Task brief: Print, from the listing below, the lines starting at the line containing "thumb cmc: (1463, 488)" and ending at the line containing "ring pip: (1384, 503)", exactly as they stand, and print nothing else.

Source information:
_____

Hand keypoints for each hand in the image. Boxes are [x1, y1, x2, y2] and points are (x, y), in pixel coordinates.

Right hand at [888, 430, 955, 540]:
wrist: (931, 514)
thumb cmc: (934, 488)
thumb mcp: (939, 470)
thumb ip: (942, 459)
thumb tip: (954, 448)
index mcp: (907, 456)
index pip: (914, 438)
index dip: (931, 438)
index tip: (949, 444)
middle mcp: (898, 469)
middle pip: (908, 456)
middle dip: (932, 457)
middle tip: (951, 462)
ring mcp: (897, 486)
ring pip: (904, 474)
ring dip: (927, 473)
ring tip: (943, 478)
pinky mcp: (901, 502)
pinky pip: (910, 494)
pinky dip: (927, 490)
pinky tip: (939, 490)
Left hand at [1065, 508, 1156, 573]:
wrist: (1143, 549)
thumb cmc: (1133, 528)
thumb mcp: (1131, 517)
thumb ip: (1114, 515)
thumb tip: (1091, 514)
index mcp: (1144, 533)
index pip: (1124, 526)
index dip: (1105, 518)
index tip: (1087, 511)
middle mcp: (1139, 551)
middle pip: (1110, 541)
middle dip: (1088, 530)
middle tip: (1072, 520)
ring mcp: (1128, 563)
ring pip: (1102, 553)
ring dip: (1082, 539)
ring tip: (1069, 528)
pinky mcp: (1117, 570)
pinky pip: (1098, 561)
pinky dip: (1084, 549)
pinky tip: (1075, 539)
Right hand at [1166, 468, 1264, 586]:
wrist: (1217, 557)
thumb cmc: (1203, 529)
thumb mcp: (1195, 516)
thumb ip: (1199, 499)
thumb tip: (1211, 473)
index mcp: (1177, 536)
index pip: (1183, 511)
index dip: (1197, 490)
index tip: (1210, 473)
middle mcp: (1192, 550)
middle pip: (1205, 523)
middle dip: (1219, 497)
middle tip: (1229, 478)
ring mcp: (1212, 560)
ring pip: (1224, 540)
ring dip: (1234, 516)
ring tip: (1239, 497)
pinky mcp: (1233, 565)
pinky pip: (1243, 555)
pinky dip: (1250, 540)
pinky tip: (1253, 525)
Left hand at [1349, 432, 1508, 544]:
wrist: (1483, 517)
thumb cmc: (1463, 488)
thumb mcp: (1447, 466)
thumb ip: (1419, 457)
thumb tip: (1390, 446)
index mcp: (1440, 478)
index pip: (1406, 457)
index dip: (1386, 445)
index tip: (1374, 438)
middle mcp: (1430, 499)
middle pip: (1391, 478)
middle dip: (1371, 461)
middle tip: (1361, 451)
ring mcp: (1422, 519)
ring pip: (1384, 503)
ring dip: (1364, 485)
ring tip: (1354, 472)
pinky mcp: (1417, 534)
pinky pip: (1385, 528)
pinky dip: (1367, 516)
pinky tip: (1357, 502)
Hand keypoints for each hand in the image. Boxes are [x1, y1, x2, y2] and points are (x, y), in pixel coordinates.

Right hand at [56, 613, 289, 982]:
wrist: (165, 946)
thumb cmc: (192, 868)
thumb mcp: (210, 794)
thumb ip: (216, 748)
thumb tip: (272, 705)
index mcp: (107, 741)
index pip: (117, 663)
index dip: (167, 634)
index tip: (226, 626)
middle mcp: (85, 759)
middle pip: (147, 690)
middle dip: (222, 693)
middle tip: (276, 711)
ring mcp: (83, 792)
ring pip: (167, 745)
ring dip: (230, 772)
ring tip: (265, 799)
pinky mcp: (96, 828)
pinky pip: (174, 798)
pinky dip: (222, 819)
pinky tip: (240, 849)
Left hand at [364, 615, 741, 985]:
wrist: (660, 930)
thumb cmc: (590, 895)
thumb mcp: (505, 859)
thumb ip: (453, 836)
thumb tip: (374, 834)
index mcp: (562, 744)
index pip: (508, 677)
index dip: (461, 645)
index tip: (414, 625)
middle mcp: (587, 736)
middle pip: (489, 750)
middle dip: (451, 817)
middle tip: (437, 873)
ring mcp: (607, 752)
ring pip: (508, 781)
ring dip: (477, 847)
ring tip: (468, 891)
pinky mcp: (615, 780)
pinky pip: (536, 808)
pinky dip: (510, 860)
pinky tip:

_____

Solution to the exercise:
thumb cmc: (1463, 488)
thumb mcp: (1447, 466)
thumb ip: (1419, 457)
thumb tip: (1390, 446)
index mcp: (1440, 478)
index pip: (1406, 457)
index dip: (1386, 445)
index tip: (1374, 438)
middle mcp: (1430, 499)
middle pip: (1391, 478)
middle dip: (1371, 461)
middle tip: (1361, 451)
ring mcp: (1422, 519)
ring pip: (1384, 503)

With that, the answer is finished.